━━━ TEXTO DA PÁGINA

Uma nova pesquisa realizada este mês em 12 países europeus mostrou que 75% das pessoas consultadas concordam que seus governos não deveriam ratificar o acordo de livre comércio União Europeia-Mercosul, pelo menos “até que o desmatamento da Amazônia seja freado”.

Diversas entidades brasileiras também se posicionam contrárias, alegando que o acordo vai “encurralar a Amazônia e o Cerrado” e que os impactos serão devastadores para as pessoas que habitam esses territórios, para a biodiversidade e para o clima do mundo, como detalha a publicação das entidades Amigos da Terra Internacional (ATI) e Amigos da Terra Brasil (ATBr), lançada em setembro do ano passado e onde são apresentadas reflexões sobre o contexto amazônico e os incêndios ocorridos em 2019, com alertas para as possíveis consequências da implementação do Acordo de Livre Comércio entre a União Europeia e Mercosul.

Segundo a publicação, “os incêndios atingiram todos os biomas do Brasil em 2019, mas a Amazônia foi o mais atacado. Do total de 56.867 alertas de incêndio identificados em todo o país (ou 12.187 km² de desmatamento), 83% desses alertas ocorreram no bioma Amazônia, sendo 63% da área com focos de incêndio. Estes alertas representam uma área total de 770 mil hectares apenas em 2019”

Amazônia em chamas

Incêndio na floresta amazônica em 2019 – Foto: Projeto Solos/AFP

Em dezembro, o embaixador da União Europeia no Brasil, o espanhol Ignácio Ybáñez, confirmou em entrevista ao Valor Econômico que a ratificação do acordo, negociado ao longo de duas décadas, dependia de decisões do governo brasileiro. Ybáñez, que assumiu a direção da delegação da UE no Brasil em julho de 2019, destacou que questionamentos sobre a política ambiental de Bolsonaro pelos governos de alguns países geraram um clima de “desconfiança” e atrasaram o processo de aprovação.

Anteriormente, em agosto de 2019, o presidente do Conselho Europeu, Donald Tusk, já havia dito que seria “difícil imaginar” um acordo entre a UE e o Mercosul enquanto a Amazônia continuasse queimando. Ele ainda indicou que o bloco europeu estaria “disposto a ajudar financeiramente o Brasil a lidar com a situação na Amazônia”.

━━━━━━
━━━ DADOS FORNECIDOS

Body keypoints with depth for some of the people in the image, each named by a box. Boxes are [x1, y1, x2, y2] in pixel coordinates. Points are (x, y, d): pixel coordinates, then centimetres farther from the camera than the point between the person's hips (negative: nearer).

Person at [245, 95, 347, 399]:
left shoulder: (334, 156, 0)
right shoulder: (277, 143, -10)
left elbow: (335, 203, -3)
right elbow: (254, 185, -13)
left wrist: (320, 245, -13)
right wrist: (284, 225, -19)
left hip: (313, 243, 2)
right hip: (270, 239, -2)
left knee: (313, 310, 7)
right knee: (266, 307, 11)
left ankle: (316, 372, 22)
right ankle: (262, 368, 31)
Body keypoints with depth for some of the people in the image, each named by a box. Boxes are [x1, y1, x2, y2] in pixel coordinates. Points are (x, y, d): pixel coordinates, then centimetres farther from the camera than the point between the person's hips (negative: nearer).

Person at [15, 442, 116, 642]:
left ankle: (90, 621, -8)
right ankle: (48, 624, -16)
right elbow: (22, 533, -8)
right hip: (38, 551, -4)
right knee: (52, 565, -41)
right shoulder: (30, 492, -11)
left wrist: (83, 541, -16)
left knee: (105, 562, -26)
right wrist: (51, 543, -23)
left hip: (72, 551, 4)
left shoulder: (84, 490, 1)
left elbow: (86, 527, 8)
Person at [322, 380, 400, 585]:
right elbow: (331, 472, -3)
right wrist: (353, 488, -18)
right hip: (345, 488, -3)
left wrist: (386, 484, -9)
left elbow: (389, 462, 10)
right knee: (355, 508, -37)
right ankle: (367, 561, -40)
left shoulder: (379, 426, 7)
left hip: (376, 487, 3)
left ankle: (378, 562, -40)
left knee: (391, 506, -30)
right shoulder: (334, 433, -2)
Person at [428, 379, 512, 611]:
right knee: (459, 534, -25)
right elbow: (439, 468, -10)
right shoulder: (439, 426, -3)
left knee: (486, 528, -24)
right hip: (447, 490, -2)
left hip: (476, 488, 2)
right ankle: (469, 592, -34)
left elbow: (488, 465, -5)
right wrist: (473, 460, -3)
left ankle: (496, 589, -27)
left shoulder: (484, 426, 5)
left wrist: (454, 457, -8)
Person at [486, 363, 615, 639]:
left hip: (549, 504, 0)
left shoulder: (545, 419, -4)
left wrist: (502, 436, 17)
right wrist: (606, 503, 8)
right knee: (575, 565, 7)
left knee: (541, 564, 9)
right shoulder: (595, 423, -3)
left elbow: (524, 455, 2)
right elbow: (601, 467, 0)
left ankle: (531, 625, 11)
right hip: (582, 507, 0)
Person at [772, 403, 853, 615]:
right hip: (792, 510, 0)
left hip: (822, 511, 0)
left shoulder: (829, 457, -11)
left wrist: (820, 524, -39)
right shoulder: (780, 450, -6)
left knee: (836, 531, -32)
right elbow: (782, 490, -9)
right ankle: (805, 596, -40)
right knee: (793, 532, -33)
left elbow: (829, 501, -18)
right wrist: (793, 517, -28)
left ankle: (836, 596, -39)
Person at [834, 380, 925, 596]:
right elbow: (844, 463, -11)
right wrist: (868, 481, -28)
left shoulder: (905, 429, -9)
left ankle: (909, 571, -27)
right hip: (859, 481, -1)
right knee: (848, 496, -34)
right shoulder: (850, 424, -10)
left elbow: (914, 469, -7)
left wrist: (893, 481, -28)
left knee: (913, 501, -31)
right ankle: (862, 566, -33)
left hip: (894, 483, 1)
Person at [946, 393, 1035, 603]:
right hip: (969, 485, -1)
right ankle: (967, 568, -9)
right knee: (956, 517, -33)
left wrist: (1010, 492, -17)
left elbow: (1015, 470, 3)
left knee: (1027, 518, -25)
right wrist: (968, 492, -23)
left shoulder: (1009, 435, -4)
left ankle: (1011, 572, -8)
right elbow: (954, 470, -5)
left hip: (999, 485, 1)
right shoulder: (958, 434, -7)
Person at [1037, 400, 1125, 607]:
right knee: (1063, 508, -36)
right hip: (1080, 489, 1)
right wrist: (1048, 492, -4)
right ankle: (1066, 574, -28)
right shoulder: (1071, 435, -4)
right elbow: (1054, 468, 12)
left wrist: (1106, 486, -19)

━━━━━━

## INSTRUÇÕES DAS TAREFAS
a. Por favor, reproduza sem alterações o trecho do texto sobre o acordo União Europeia-Mercosul que começa com as palavras contendo "Amazônia em chamas" e termina com "processo de aprovação.".
b. Quantos alertas de incêndio foram identificados em todo o Brasil em 2019, segundo o texto sobre o acordo União Europeia-Mercosul?

## RESPOSTAS EM ORDEM
a.
Amazônia em chamas

Incêndio na floresta amazônica em 2019 – Foto: Projeto Solos/AFP

Em dezembro, o embaixador da União Europeia no Brasil, o espanhol Ignácio Ybáñez, confirmou em entrevista ao Valor Econômico que a ratificação do acordo, negociado ao longo de duas décadas, dependia de decisões do governo brasileiro. Ybáñez, que assumiu a direção da delegação da UE no Brasil em julho de 2019, destacou que questionamentos sobre a política ambiental de Bolsonaro pelos governos de alguns países geraram um clima de “desconfiança” e atrasaram o processo de aprovação.

b. 56.867 alertas de incêndio.